From Krka we travelled back in the direction of Pula to head to the Plitviče Lakes – perhaps a misleading name as the real draw here are the incredible network of waterfalls. As beautiful as Krka park is, by far the most astounding sights were within Plitviče; made up of over 90 waterfalls and dozens of lakes and pools, this sparkling dream world is near biblical in beauty. Teaming with life, including shimmering carp and ephemeral dragonflies, the gentle hum of frogs and the calls of birds fighting to be heard above the roar of the waterfalls.

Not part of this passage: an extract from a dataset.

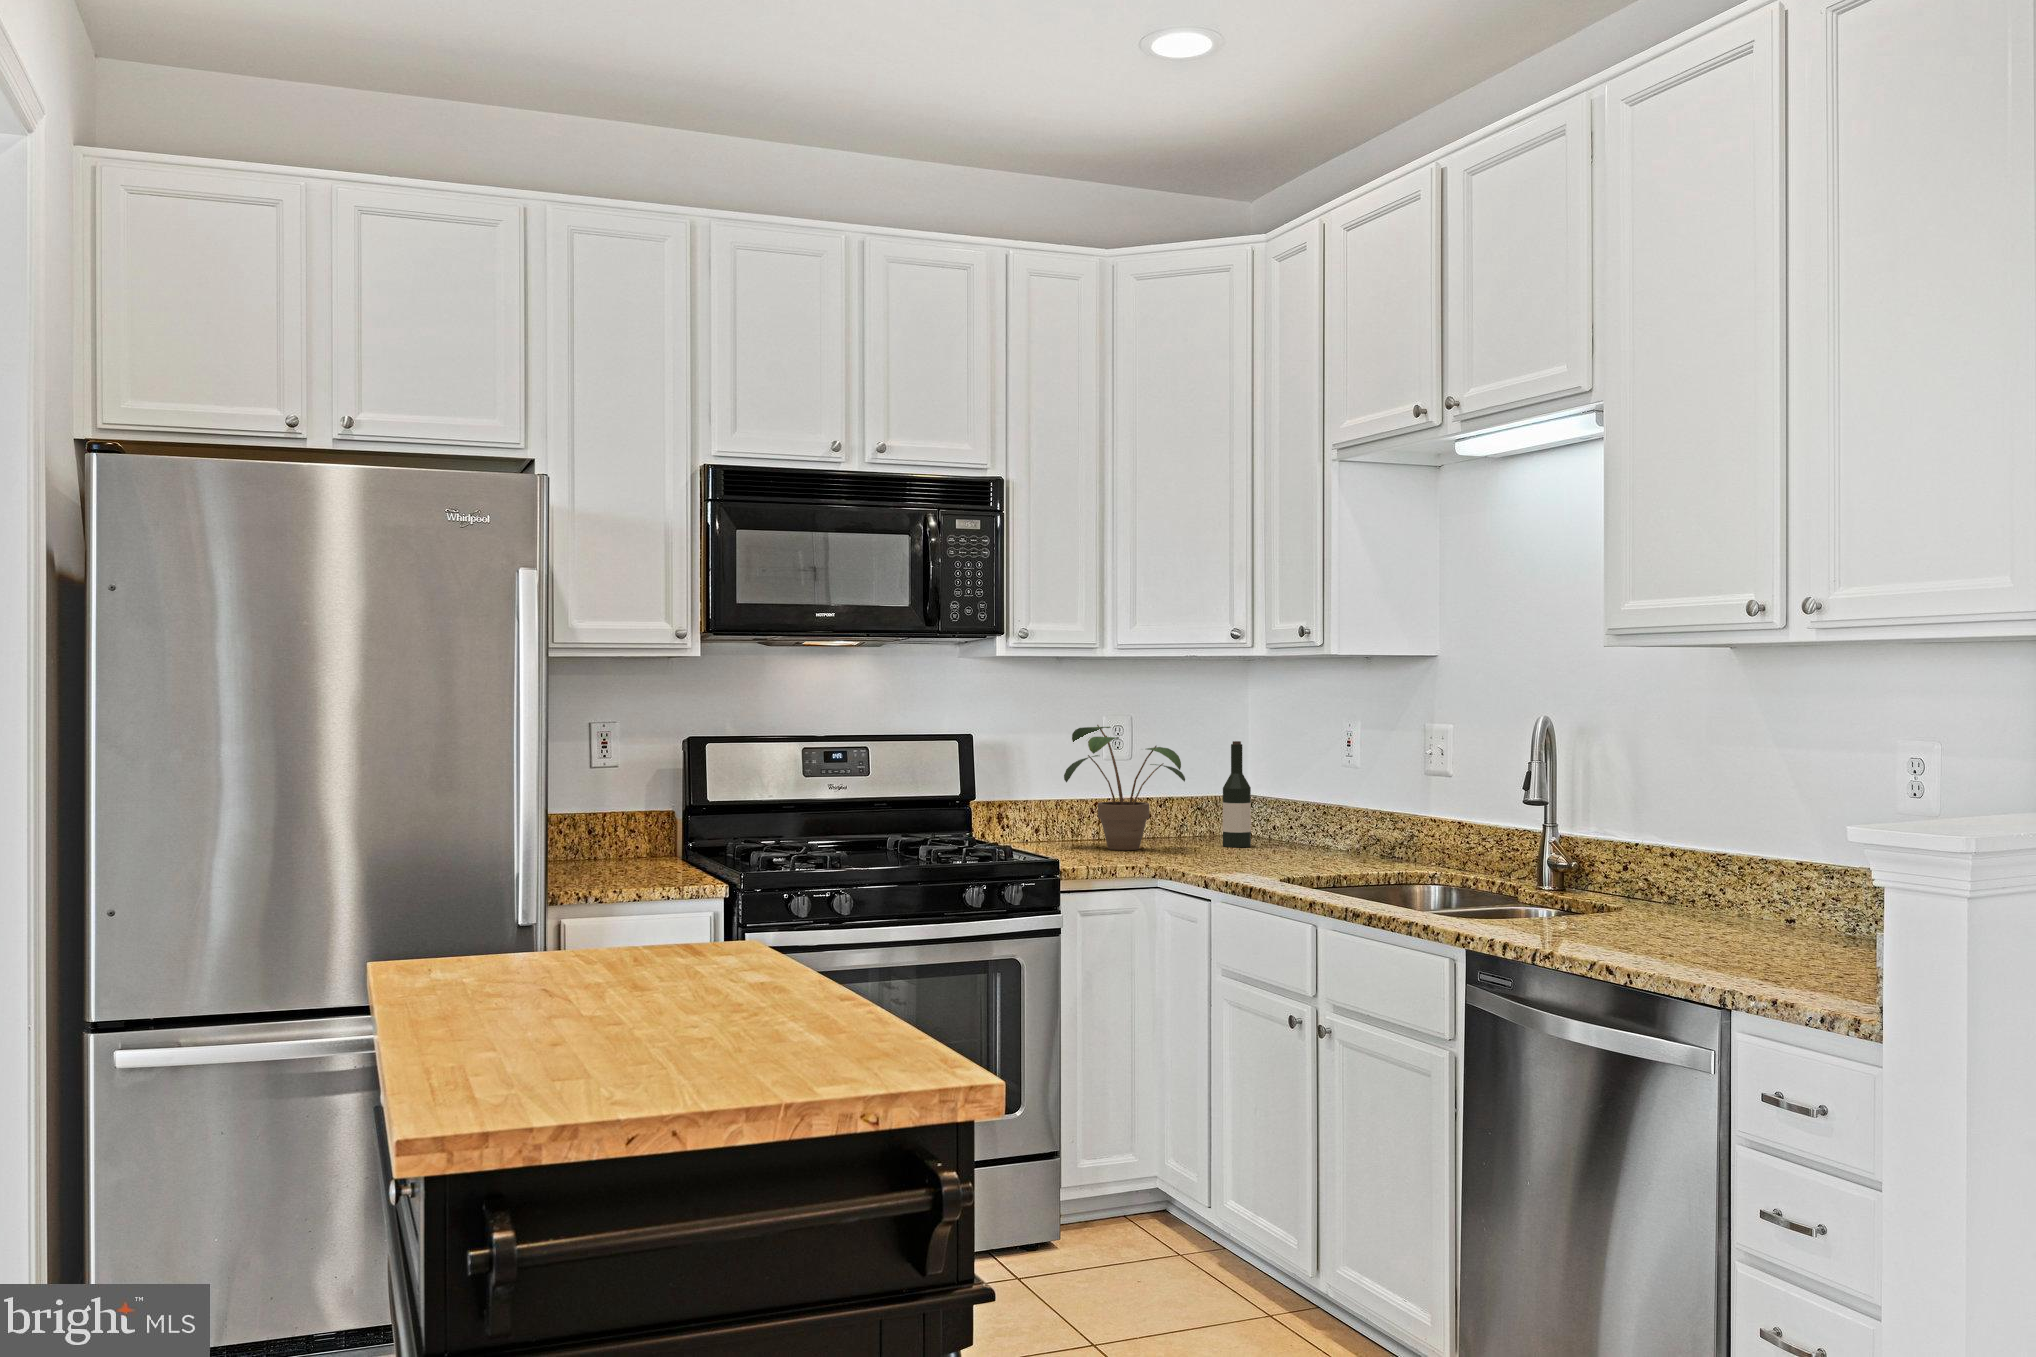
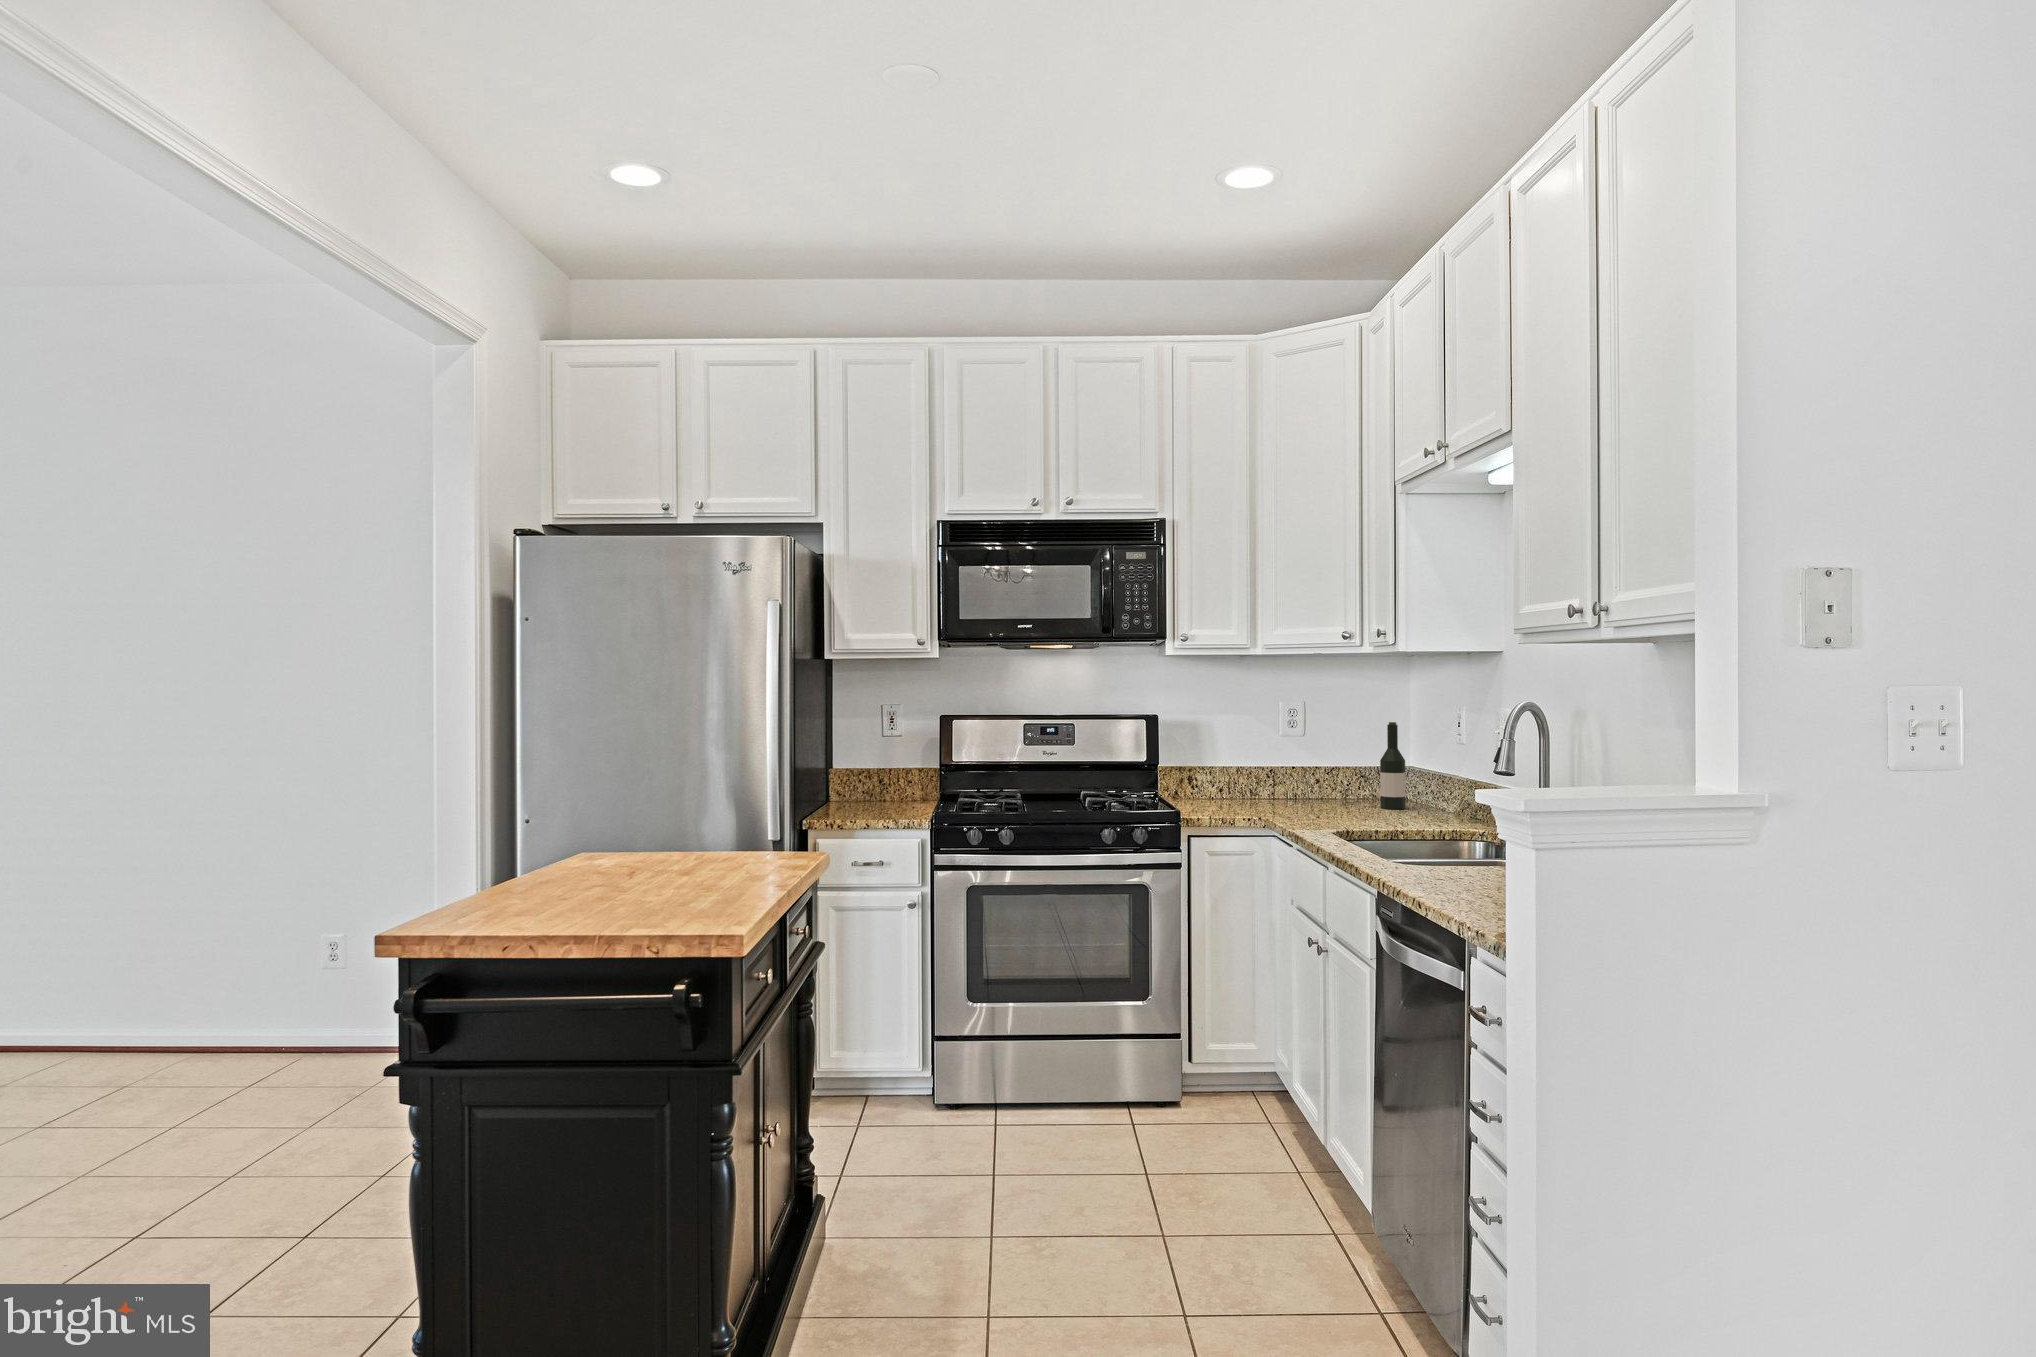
potted plant: present [1064,725,1185,850] -> none [1239,708,1342,808]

During the final drive along the coast, I began to say goodbye to these glorious shores, having fallen in love with Croatia in only a week. Something about this country touched a deep nerve – it has so much to offer – breathtaking landscapes, great natural swimming, glorious sunshine, bountiful history, interesting architecture, incredible wine, delicious seafood…I could go on, but instead I’ll just implore you to see it for yourself.